Passage for review –
[Start of Attachment]
We'll save both loan-level and cohort-level features to separate tables in the database for easy access in modeling.

In [11]:
# Save features to database
print("Saving features to database...")
save_features_to_database(
    loan_features_df=loan_features_df,
    cohort_features_df=cohort_features_df,
    database_path=DATABASE_PATH,
    decision_time_days=DECISION_TIME_DAYS
)

print("Features saved successfully!")
print(f"Loan-level features saved to: loan_features_t{DECISION_TIME_DAYS}")
print(f"Cohort-level features saved to: cohort_features_t{DECISION_TIME_DAYS}")

Saving features to database...
Saved 15600 loan features to table: loan_features_t90
Saved 7 cohort features to table: cohort_features_t90
Features saved successfully!
Loan-level features saved to: loan_features_t90
Cohort-level features saved to: cohort_features_t90


## Next Steps

The feature engineering is complete. Key outputs:

1. **Loan-level features** (`loan_features_t90` table): Individual loan characteristics and early behavior signals
2. **Cohort-level features** (`cohort_features_t90` table): Portfolio composition and risk metrics

### For Modeling:
- **Strategy A (Loan-level → Aggregate)**: Use loan-level features to predict individual outcomes, then aggregate to cohort level
- **Strategy B (Direct Cohort)**: Use cohort-level features to directly predict cohort ROI

### Key Considerations:
- All features respect the decision time constraint (t=90 days)
- Missing values are handled appropriately for each feature type
- Features are saved in database tables for easy access in modeling notebook
- Complex calculations are modularized in `src/features.py` for reusability

Ready for the modeling phase!
[End of Attachment]
Stored data –
[Start of Attachment]
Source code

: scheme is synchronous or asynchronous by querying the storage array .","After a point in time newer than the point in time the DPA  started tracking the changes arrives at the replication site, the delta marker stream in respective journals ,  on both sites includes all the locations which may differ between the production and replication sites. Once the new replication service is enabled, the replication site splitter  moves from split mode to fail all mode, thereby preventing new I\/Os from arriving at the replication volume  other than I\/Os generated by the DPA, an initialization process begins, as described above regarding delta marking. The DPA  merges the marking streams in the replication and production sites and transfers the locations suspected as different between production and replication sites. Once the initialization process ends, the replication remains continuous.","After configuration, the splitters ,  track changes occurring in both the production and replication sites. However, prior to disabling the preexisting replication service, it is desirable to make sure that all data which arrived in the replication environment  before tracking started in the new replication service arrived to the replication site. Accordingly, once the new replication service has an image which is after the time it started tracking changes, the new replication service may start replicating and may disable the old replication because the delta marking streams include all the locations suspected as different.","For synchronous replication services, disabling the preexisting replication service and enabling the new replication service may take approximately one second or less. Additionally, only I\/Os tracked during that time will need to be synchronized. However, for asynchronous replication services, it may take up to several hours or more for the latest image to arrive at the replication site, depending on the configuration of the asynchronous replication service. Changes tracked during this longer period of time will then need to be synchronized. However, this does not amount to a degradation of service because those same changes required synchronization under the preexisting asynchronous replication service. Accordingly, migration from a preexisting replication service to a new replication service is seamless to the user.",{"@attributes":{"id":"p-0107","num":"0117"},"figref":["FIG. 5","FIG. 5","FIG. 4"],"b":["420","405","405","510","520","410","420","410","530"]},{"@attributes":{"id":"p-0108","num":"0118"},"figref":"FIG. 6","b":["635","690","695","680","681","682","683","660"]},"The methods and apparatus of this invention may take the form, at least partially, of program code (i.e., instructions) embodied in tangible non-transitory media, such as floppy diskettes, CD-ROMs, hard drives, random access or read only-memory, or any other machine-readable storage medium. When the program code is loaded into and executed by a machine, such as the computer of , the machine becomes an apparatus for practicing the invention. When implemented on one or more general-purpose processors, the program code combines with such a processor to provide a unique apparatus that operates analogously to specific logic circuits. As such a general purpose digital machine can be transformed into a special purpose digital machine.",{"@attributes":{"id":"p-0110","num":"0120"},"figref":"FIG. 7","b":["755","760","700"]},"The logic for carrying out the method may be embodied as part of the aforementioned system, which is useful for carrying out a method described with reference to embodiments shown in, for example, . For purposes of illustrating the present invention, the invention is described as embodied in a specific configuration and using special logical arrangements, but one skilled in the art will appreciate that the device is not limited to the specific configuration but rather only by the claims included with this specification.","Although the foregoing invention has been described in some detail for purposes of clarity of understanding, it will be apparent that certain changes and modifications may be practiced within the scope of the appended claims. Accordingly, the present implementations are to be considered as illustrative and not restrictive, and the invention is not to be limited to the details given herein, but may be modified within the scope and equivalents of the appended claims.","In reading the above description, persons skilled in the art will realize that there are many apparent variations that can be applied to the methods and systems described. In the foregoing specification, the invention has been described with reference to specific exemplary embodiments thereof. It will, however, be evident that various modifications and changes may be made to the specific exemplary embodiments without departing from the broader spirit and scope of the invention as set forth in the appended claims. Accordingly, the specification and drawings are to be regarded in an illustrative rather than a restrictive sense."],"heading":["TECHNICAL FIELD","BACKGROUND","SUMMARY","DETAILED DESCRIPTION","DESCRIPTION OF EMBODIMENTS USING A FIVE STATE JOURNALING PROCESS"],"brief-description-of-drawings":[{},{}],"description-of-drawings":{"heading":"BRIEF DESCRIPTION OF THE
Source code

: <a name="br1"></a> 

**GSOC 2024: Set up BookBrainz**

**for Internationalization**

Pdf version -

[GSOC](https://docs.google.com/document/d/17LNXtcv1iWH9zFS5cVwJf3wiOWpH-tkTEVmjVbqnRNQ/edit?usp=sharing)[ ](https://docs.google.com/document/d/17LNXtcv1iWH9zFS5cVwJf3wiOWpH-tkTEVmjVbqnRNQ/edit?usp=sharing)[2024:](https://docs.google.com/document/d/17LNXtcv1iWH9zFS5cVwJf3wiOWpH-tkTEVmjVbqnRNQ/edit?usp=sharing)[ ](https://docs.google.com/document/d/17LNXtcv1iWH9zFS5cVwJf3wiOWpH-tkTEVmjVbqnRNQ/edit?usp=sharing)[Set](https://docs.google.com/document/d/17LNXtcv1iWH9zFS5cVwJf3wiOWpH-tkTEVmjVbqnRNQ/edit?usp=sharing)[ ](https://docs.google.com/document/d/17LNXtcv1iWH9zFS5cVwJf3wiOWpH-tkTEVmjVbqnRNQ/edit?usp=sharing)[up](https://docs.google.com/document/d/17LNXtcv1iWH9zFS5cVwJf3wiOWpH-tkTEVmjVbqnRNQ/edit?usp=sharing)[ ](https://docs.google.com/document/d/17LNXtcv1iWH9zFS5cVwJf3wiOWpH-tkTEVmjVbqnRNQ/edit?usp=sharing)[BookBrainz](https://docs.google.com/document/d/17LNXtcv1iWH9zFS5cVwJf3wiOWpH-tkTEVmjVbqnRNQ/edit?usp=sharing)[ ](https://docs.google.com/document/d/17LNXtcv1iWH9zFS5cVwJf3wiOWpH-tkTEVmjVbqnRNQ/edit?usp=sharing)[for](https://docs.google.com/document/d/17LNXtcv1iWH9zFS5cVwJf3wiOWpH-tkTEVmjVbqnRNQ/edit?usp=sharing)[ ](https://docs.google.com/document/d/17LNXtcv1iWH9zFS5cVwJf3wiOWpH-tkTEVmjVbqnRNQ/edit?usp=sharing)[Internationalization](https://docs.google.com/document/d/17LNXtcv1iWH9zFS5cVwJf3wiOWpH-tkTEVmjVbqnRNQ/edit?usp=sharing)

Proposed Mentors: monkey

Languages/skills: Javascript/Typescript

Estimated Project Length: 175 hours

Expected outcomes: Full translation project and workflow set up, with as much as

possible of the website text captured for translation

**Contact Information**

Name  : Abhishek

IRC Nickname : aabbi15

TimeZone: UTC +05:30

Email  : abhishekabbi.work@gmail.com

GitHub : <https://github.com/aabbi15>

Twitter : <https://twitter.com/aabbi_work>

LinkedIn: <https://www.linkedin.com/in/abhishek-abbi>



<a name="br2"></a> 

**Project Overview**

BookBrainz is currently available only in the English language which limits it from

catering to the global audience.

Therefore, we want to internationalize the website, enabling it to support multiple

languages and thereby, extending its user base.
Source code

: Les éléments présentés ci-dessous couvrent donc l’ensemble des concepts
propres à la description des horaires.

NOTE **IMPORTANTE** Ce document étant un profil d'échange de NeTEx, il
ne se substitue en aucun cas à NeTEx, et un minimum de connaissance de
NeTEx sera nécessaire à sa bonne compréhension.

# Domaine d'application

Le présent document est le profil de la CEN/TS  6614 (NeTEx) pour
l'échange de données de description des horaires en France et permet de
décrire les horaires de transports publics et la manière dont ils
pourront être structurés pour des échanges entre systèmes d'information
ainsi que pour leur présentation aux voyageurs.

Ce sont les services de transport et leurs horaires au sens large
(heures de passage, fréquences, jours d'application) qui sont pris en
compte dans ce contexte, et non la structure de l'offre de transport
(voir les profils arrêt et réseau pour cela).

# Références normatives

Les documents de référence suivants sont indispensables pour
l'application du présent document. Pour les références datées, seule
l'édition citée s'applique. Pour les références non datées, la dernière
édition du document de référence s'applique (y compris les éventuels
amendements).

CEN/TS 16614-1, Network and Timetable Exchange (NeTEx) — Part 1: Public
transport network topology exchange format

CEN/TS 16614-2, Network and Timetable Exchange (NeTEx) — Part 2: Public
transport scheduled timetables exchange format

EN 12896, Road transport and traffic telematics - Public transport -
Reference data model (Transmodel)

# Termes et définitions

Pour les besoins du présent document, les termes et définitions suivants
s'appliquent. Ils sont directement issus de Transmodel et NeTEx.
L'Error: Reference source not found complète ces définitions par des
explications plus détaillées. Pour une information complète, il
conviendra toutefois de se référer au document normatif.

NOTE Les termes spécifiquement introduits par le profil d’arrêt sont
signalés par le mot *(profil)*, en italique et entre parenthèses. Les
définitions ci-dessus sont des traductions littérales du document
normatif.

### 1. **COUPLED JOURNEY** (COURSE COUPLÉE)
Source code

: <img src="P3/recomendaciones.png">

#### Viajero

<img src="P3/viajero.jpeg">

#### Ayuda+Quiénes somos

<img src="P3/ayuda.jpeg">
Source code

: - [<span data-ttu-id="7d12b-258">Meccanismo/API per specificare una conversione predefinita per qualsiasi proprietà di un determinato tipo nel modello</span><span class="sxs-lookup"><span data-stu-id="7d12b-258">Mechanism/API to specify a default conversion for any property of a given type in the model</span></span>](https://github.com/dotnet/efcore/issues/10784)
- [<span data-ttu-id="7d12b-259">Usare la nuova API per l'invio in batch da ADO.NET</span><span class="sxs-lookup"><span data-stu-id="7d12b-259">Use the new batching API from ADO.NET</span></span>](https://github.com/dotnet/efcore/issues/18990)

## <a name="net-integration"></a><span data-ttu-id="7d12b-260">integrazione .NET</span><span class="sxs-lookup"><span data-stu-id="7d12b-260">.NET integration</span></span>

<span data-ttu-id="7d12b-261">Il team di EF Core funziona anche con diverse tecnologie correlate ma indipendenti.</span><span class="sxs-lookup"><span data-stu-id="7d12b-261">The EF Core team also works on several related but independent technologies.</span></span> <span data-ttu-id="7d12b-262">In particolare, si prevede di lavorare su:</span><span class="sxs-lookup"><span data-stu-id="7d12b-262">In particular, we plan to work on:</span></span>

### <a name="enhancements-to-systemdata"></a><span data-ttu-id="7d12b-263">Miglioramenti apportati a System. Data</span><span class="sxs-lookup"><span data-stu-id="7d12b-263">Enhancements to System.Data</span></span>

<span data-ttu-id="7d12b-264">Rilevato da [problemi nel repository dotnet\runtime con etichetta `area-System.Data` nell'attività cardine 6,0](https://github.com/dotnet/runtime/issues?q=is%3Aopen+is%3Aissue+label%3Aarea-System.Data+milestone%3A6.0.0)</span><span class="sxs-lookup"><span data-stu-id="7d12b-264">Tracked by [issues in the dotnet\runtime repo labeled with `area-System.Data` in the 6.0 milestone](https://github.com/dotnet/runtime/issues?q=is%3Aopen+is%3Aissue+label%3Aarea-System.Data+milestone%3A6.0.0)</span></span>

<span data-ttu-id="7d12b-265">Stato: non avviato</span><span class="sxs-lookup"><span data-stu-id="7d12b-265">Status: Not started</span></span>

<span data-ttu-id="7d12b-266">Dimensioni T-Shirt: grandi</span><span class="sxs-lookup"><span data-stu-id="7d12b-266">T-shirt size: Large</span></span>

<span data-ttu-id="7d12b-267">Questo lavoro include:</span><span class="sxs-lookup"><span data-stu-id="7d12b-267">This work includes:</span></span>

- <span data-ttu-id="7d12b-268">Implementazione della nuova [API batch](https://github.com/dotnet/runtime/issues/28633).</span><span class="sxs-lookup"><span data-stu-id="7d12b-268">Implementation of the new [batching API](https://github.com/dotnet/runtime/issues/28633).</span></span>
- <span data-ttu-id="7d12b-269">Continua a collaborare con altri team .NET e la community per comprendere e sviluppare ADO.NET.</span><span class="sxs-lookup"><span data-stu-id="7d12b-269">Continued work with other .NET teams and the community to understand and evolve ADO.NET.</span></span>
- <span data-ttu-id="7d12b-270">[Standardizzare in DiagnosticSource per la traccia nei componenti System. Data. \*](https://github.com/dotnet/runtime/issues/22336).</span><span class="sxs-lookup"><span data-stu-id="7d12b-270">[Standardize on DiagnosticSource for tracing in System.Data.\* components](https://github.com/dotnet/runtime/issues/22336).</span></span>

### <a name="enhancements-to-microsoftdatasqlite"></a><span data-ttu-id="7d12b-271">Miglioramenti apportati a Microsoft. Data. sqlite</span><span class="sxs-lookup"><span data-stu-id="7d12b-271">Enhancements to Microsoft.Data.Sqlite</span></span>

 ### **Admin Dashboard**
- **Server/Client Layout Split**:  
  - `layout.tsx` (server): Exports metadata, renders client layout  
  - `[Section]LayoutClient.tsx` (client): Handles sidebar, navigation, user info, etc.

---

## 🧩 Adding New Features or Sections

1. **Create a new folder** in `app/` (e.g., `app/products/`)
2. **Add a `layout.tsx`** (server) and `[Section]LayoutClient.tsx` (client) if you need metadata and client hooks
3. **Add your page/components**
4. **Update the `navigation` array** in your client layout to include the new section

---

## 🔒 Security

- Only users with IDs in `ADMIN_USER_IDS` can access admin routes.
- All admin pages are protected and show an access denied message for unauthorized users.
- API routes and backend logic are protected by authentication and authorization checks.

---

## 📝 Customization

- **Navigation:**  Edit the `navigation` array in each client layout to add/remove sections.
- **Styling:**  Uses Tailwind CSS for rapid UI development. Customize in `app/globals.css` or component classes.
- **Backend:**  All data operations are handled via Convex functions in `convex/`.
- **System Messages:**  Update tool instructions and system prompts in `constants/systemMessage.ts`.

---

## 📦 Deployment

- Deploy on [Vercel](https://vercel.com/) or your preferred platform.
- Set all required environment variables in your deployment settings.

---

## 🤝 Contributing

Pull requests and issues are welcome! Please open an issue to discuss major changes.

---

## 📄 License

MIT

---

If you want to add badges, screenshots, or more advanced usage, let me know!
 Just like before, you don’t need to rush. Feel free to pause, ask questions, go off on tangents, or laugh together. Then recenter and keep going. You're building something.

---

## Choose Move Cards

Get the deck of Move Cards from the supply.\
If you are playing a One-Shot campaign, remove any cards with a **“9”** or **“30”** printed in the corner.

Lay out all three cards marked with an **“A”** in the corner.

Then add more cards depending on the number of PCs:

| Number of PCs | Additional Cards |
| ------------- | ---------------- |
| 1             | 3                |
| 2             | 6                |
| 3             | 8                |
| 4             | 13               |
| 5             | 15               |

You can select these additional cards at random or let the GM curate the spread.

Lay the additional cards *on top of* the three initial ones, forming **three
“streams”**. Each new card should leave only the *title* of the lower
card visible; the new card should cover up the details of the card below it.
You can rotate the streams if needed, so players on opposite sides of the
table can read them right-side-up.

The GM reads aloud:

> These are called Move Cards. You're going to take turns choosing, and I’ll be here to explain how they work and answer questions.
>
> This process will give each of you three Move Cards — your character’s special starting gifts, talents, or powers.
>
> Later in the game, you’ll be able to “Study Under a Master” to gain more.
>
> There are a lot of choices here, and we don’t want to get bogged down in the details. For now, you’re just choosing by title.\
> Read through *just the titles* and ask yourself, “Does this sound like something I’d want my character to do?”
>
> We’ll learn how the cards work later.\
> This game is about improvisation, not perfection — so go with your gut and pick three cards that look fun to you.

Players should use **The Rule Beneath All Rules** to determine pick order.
[End of Attachment]
Questions –
1 – In the feature-engineering notebook excerpt, list every keyword argument passed to save_features_to_database.
2 – Rewrite the feature-engineering notebook excerpt from "1. **Loan-level features**" up to and including "constraint (t=90 days)", substituting "decision time limit" for "decision time constraint".

Expected responses –
1 – loan_features_df, cohort_features_df, database_path, decision_time_days

2 –
1. **Loan-level features** (`loan_features_t90` table): Individual loan characteristics and early behavior signals
2. **Cohort-level features** (`cohort_features_t90` table): Portfolio composition and risk metrics

### For Modeling:
- **Strategy A (Loan-level → Aggregate)**: Use loan-level features to predict individual outcomes, then aggregate to cohort level
- **Strategy B (Direct Cohort)**: Use cohort-level features to directly predict cohort ROI

### Key Considerations:
- All features respect the decision time limit (t=90 days)